2. plc encodes Prolog's goal solving process as a depth-first search
using continuation-passing style. This means that every predicate is
implemented as a higher-order function that calls a given argument
function with every encountered solution (in case there are no
solutions, the argument function is never called). As such, the
argument function represents a continuation for every encountered
solution, and backtracking occurs implicitly, when the continuation is
not called. A disjunction of two predicates is translated to the
sequence of first calling the first predicate's function and then the
second predicate's function, while a conjunction is translated to a
call to the first predicate's function with the second predicate's
function as a part of the continuation argument. To stop at the first
solution or to "cut" the consideration of backtracking alternatives, an
exception is raised.
3. plc precompiles different predicates versions according to the
possible state (open/closed respectively uninstantiated/instantiated
respectively free/ground respectively out/in) of each argument. So
there are in fact a number of higher-order functions that implement
different versions of the same predicate. [Mercury apparently employs a
very similar technique when it considers different "modes" for a
predicate.] These functions have different signatures and each version
is written with knowledge of each variable's state, so it can in turn
call the specific versions of its subgoals, according to the state of
the arguments. As such, variables are excluded as first-class values.
This is perhaps the most debatable design choice: while most programs
do not require first-class variables and benefit from this
optimization, some Prolog idioms rely on this feature (e.g.
open/difference lists).
DOWNLOAD / USAGE
plc requires OCaml 3.10.0 or higher (previous versions of OCaml will
not work for accidental reasons).
The plc code is available at the following URL. Use WebDAV or
Subversion to download all files at once.
http://ssel.vub.ac.be/svn-gen/bdefrain/plc/trunk/
A Makefile is included for Unix platforms. Building plc is done through
"make plc.opt". To get started, look at "demo.pl" and try "make demo"
(this will use the bytecode compiler). You can also look at
"nqueens.cpp" and try "make nqueens.opt" for an example that uses the
native-code compiler. To see the generated Ocaml code, execute "make
<basename>.output".
PERFORMANCE
To evaluate the performance of plc-compiled programs, I conducted a
benchmark with a typical Prolog version of nqueens (what else) on a
Debian/Linux (etch) machine with an Intel Pentium 4 (2.66GHz) processor
and 1G RAM. plc employed OCaml 3.10.0, the other contenders were:
- SWI-Prolog version 5.6.14 for i386 (from Debian unstable)

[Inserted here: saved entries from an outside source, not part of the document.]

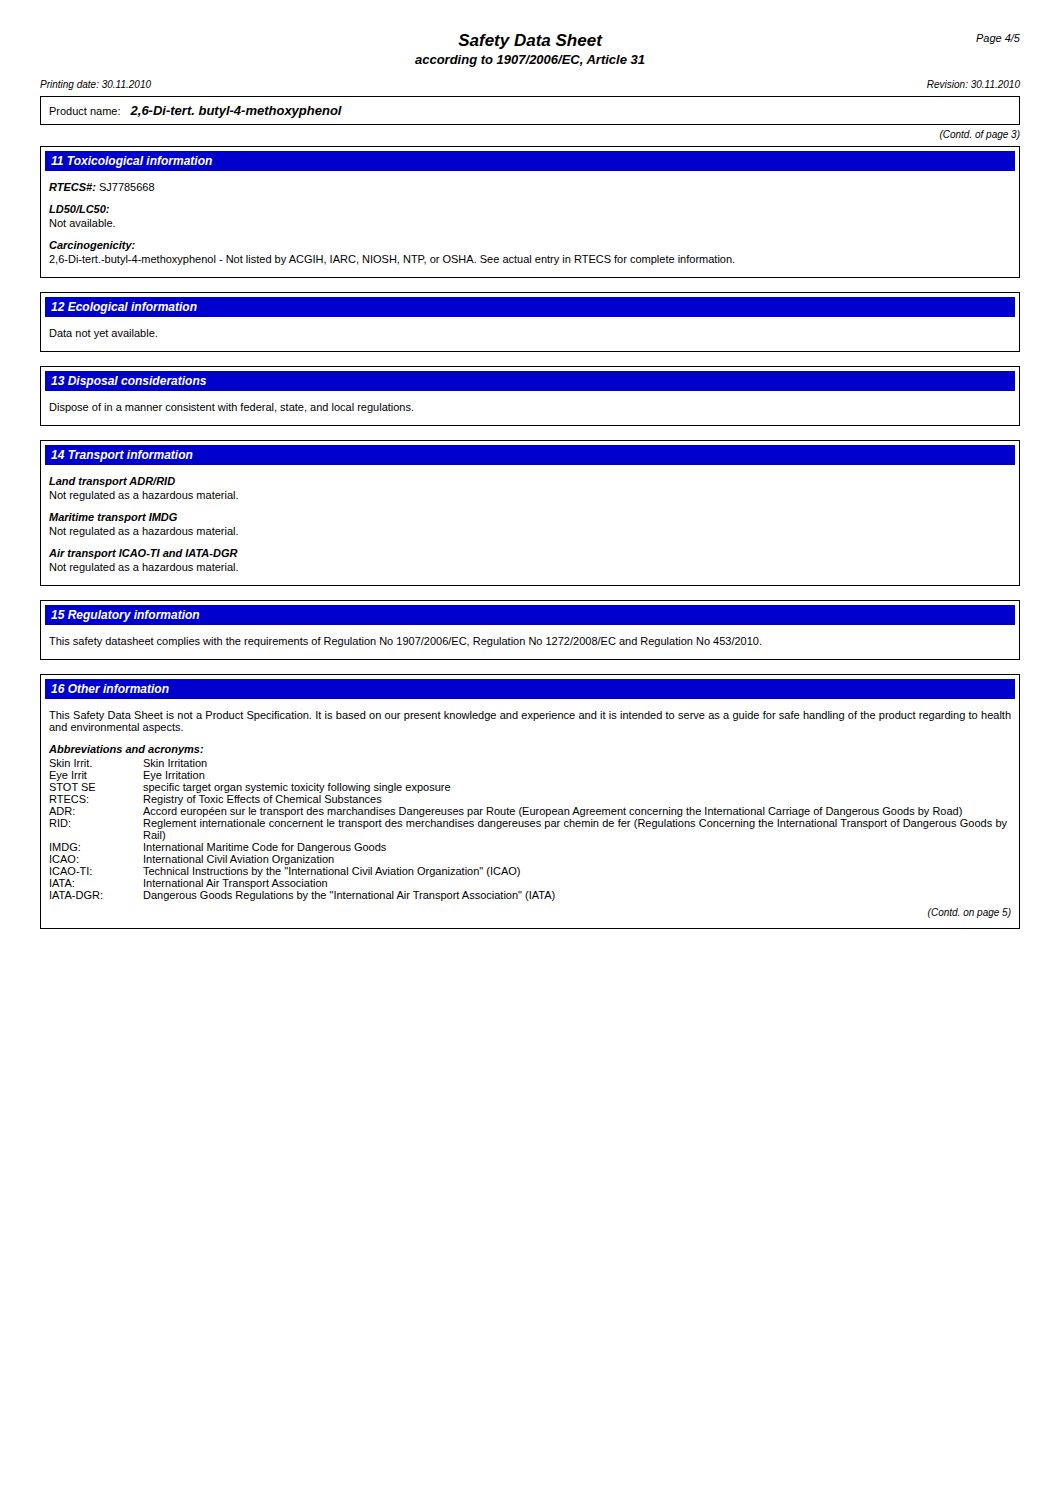Page 4/5
Safety Data Sheet
according to 1907/2006/EC, Article 31
Printing date: 30.11.2010 Revision: 30.11.2010
Product name: 2,6-Di-tert. butyl-4-methoxyphenol
(Contd. of page 3)
11 Toxicological information
RTECS#: SJ7785668
LD50/LC50:
Not available.
Carcinogenicity:
2,6-Di-tert.-butyl-4-methoxyphenol - Not listed by ACGIH, IARC, NIOSH, NTP, or OSHA. See actual entry in RTECS for complete information.
12 Ecological information
Data not yet available.
13 Disposal considerations
Dispose of in a manner consistent with federal, state, and local regulations.
14 Transport information
Land transport ADR/RID
Not regulated as a hazardous material.
Maritime transport IMDG
Not regulated as a hazardous material.
Air transport ICAO-TI and IATA-DGR
Not regulated as a hazardous material.
15 Regulatory information
This safety datasheet complies with the requirements of Regulation No 1907/2006/EC, Regulation No 1272/2008/EC and Regulation No 453/2010.
16 Other information
This Safety Data Sheet is not a Product Specification. It is based on our present knowledge and experience and it is intended to serve as a guide for safe handling of the product regarding to health and environmental aspects.
Abbreviations and acronyms:
| Skin Irrit. | Skin Irritation |
| Eye Irrit | Eye Irritation |
| STOT SE | specific target organ systemic toxicity following single exposure |
| RTECS: | Registry of Toxic Effects of Chemical Substances |
| ADR: | Accord européen sur le transport des marchandises Dangereuses par Route (European Agreement concerning the International Carriage of Dangerous Goods by Road) |
| RID: | Reglement internationale concernent le transport des merchandises dangereuses par chemin de fer (Regulations Concerning the International Transport of Dangerous Goods by Rail) |
| IMDG: | International Maritime Code for Dangerous Goods |
| ICAO: | International Civil Aviation Organization |
| ICAO-TI: | Technical Instructions by the "International Civil Aviation Organization" (ICAO) |
| IATA: | International Air Transport Association |
| IATA-DGR: | Dangerous Goods Regulations by the "International Air Transport Association" (IATA) |
(Contd. on page 5)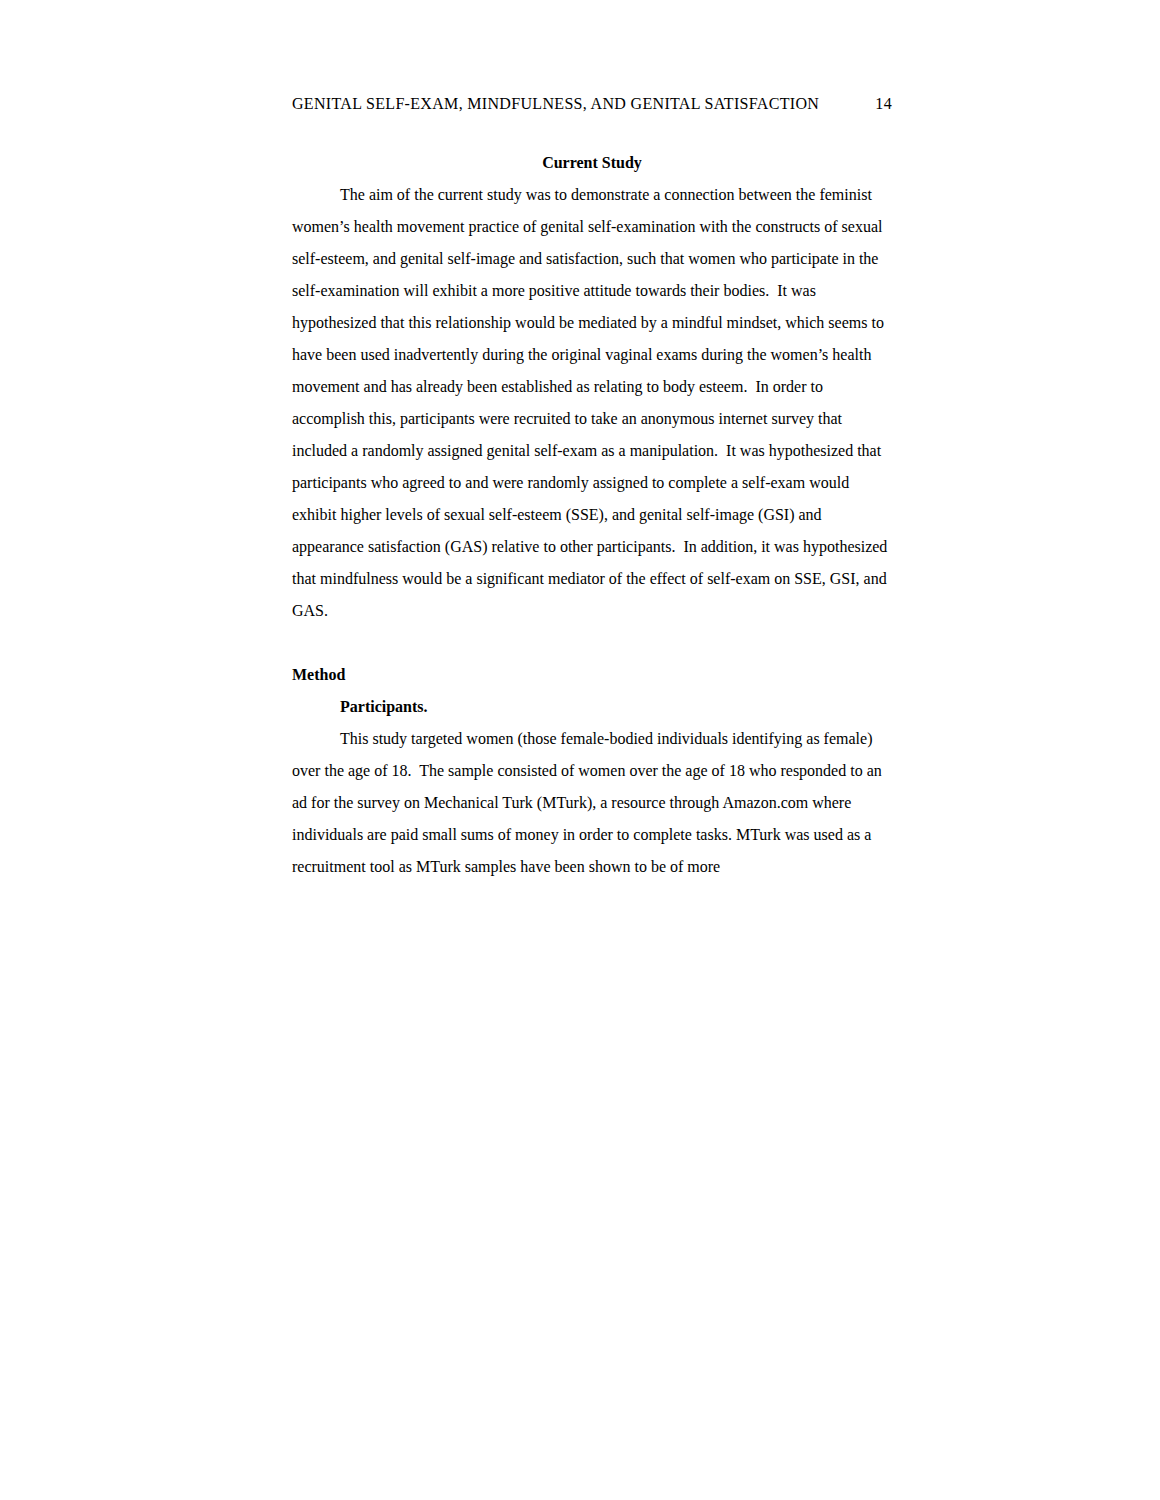Genital Self-Exam, Mindfulness, and Genital Satisfaction 14
Current Study
The aim of the current study was to demonstrate a connection between the feminist women’s health movement practice of genital self-examination with the constructs of sexual self-esteem, and genital self-image and satisfaction, such that women who participate in the self-examination will exhibit a more positive attitude towards their bodies. It was hypothesized that this relationship would be mediated by a mindful mindset, which seems to have been used inadvertently during the original vaginal exams during the women’s health movement and has already been established as relating to body esteem. In order to accomplish this, participants were recruited to take an anonymous internet survey that included a randomly assigned genital self-exam as a manipulation. It was hypothesized that participants who agreed to and were randomly assigned to complete a self-exam would exhibit higher levels of sexual self-esteem (SSE), and genital self-image (GSI) and appearance satisfaction (GAS) relative to other participants. In addition, it was hypothesized that mindfulness would be a significant mediator of the effect of self-exam on SSE, GSI, and GAS.
Method
Participants.
This study targeted women (those female-bodied individuals identifying as female) over the age of 18. The sample consisted of women over the age of 18 who responded to an ad for the survey on Mechanical Turk (MTurk), a resource through Amazon.com where individuals are paid small sums of money in order to complete tasks. MTurk was used as a recruitment tool as MTurk samples have been shown to be of more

- SICStus 4.0.1 (x86-linux-glibc2.3)
- Mercury, version 0.13.1, configured for i686-pc-linux-gnu (default
low-level C backend)
I included Mercury after a suggestion by Markus Triska. Although the
Mercury language is neither a subset nor a superset of Prolog, it's
possible to convert most Prolog code to Mercury with minimal effort
(see "nqueens.cpp" and "nqueens_mercury.m" to see exactly how much
effort). Moreover, Mercury is a valid reference point since it seems to
apply similar optimizations (and more), and it is situated in the same
area of integrating ideas from logic programming and (statically-typed)
functional programming. (Note that I had no prior experience with
Mercury so I hope my adaptations are representative.)
Each approach was used to solve the nqueens problem of size 12, six
times in a row. Mercury and plc started with a compiled binary, while
swipl and sicstus started from the original source file. This hardly
has an influence however, since the compilation cost is very small
(about 0.25s for plc and 0.75s for Mercury to produce a binary that can
solve nqueens for any n), and swipl and sicstus compile faster anyway
(both report 0 msec), so it is doubtful they would have benefited from
loading some intermediate code file anyway. Naturally, all approaches
produce the same solutions in the same order, as required by the Prolog
semantics (I do not know if the Mercury semantics guarantees order, but
it was the same as Prolog's). Below are the averages and standard
deviation of the sample of 6 runs.
execution time speedup over swipl
avg stddev avg stddev
swipl 8457.46 177.32 1.00 0.02
sicstus 1368.21 42.95 6.19 0.19
mercury 270.76 25.81 31.49 3.19
plc 281.45 0.78 30.05 0.08
The results show that plc and Mercury clearly outperform SWI Prolog and
Sicstus for this problem. The comparison between plc and Mercury is
interesting: although Mercury is 11s faster on average, its performance
is less consistent, as indicated by the high stddev. (In fact, the
Mercury times are negatively skewed, and plc is a little faster when
the medians are compared instead of averages.) It is unclear where this
variation comes from. The Mercury binary also seems relatively large
for such a small program (1.8M versus 104K for plc, both after
strip-ping), perhaps this is related.
Despite these issues, the Mercury approach seems promising, especially
because of the availability of other backends (which I did not try).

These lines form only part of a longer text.